Should you a use self leveling product over the slope towards a drain in the concrete floor in basement bathroom? We are wanting to install luxury vinyl plank in the bathroom and most sites say to have a perfectly level floor for it. The problem is, the concrete was purposefully made to have a slope towards the drain (built in 2015). Should we level it first or is that a mistake? I’d say the lowest spot is about 1” difference. The bathtub was installed with shims to compensate. I don’t want it to be obvious that the flooring isn’t level. Can someone please help me on what I should do for this? enter image description here

  • it'd be problematic if the drain was in the centre of the floor, but as it's to the side you may get away with it.
    – Jasen
    Dec 4, 2018 at 7:49
  • 3
    It's probably more important that the surface be flat without bumps and ridges or a change in slope. A constant slope in one direction shouldn't be a problem.
    – brhans
    Dec 4, 2018 at 15:13
  • I agree. It's not the degree to which the floor is level, but rather the flatness of the floor that is crucial here. There may be some issues if the slope gets more bowl-like right near the drain, (hard to tell from the picture) but if the whole floor gently slopes, you should be fine I think.
    – gnicko
    Dec 4, 2018 at 20:17
  • I would go with tile , if you want a warmer floor install a heat mat under the tile. Plank flooring won't drain well and with the slope eliminated the drain is useless in my opinion and I would plug it and level / flat the floor so your planking system would work. Note make sure to get a product made for wet use. My daughter covered a kitchen and a water pitcher was dumped she got it cleaned up but the laminate started falling apart.
    – Ed Beal
    Dec 4, 2018 at 23:25
  • It would look weird, and be weird, to have a floor drain and no slope toward it. Jan 17, 2020 at 14:52

2 Answers 2


Old question but to give a correct answer... You don't level basement floors - PERIOD.

You have two options:

  1. Add a subfloor and shim that to flat - dricore squares are an example. The problem with this is not the bathroom, it is the bathroom floor will be 2" higher that the rest of your basement.
  2. Buy flooring that you can install over this. I have installed many many basement bathrooms that had slanted floors (they all do). I have used pure vinyl (waterproof not water resistant) planks and they for sure bend enough as long as the floor is pretty flat. The planks are very high end and can look however you want.

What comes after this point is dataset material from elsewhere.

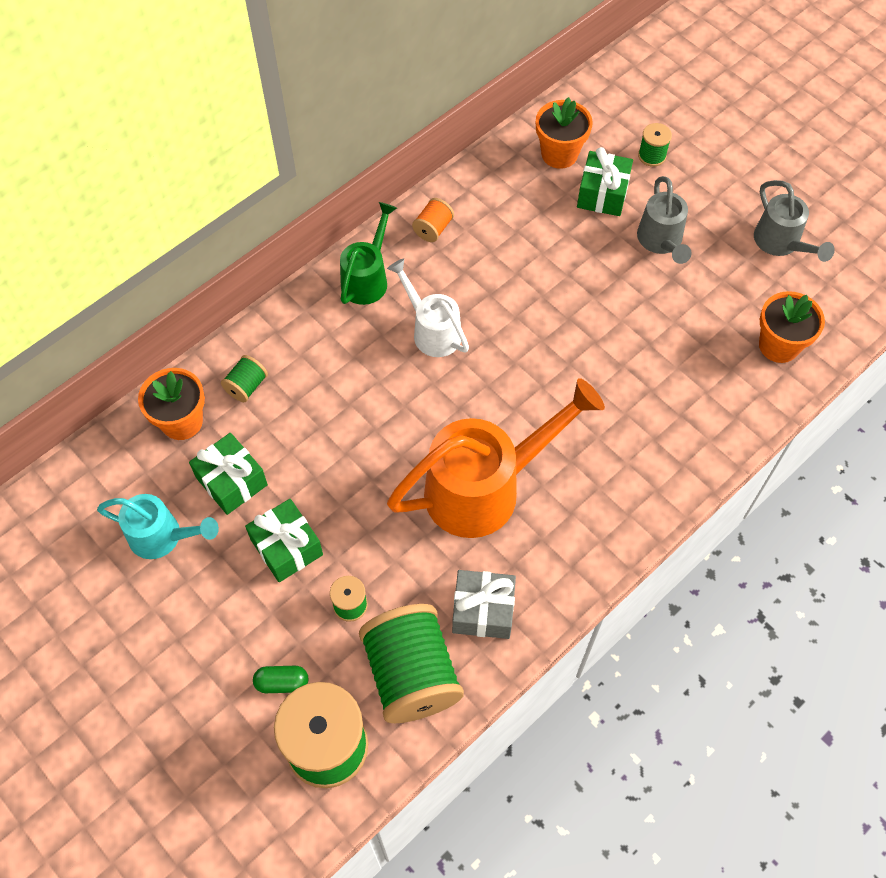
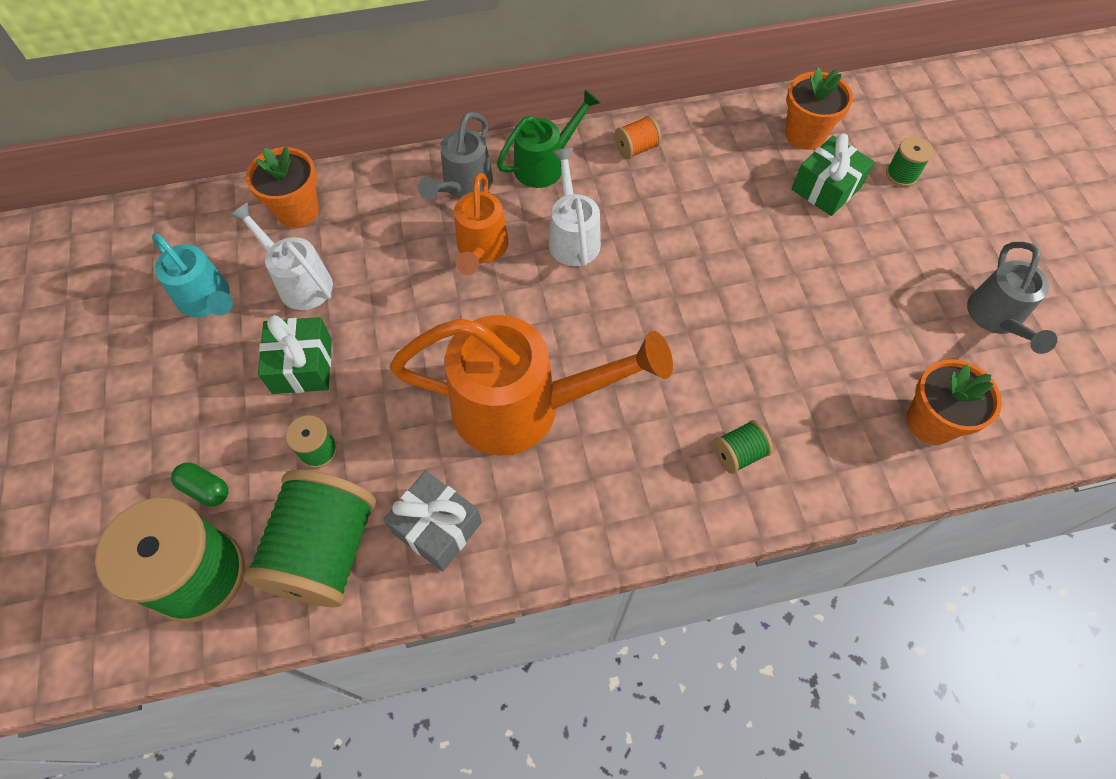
camera: 30 degrees right, 0 degrees up
green gift [189,433,268,515] -> white watering can [230,202,333,310]
green spool [221,355,268,402] -> green spool moved to [713,420,773,474]
grey watering can [637,176,692,264] -> grey watering can moved to [418,112,493,200]
none -> orange watering can [454,173,509,275]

This is a very typical basement bathroom. The water in your basement must be able to drain. It isn't just for the bathroom but it could be sloped for a good part of the basement to here. You don't get to just "level" it.


The problem isn't level, it's flat. Your flooring simply won't accommodate the compound bends that a dish in the concrete presents. You'll get open gaps at the joints and the tile may lift, creating voids underneath.

You'll want to investigate whether you can heat and bend your flooring to make it conform to the shape needed, or whether you can make extra cuts to allow it to fit the floor.

If you decide to level the floor, cut a disk of material the same thickness as the repair and slightly larger than the drain. Tape it down securely to seal the opening. Make your patch, then install a cleanout cover over the drain. You could also extend the drain with the right parts.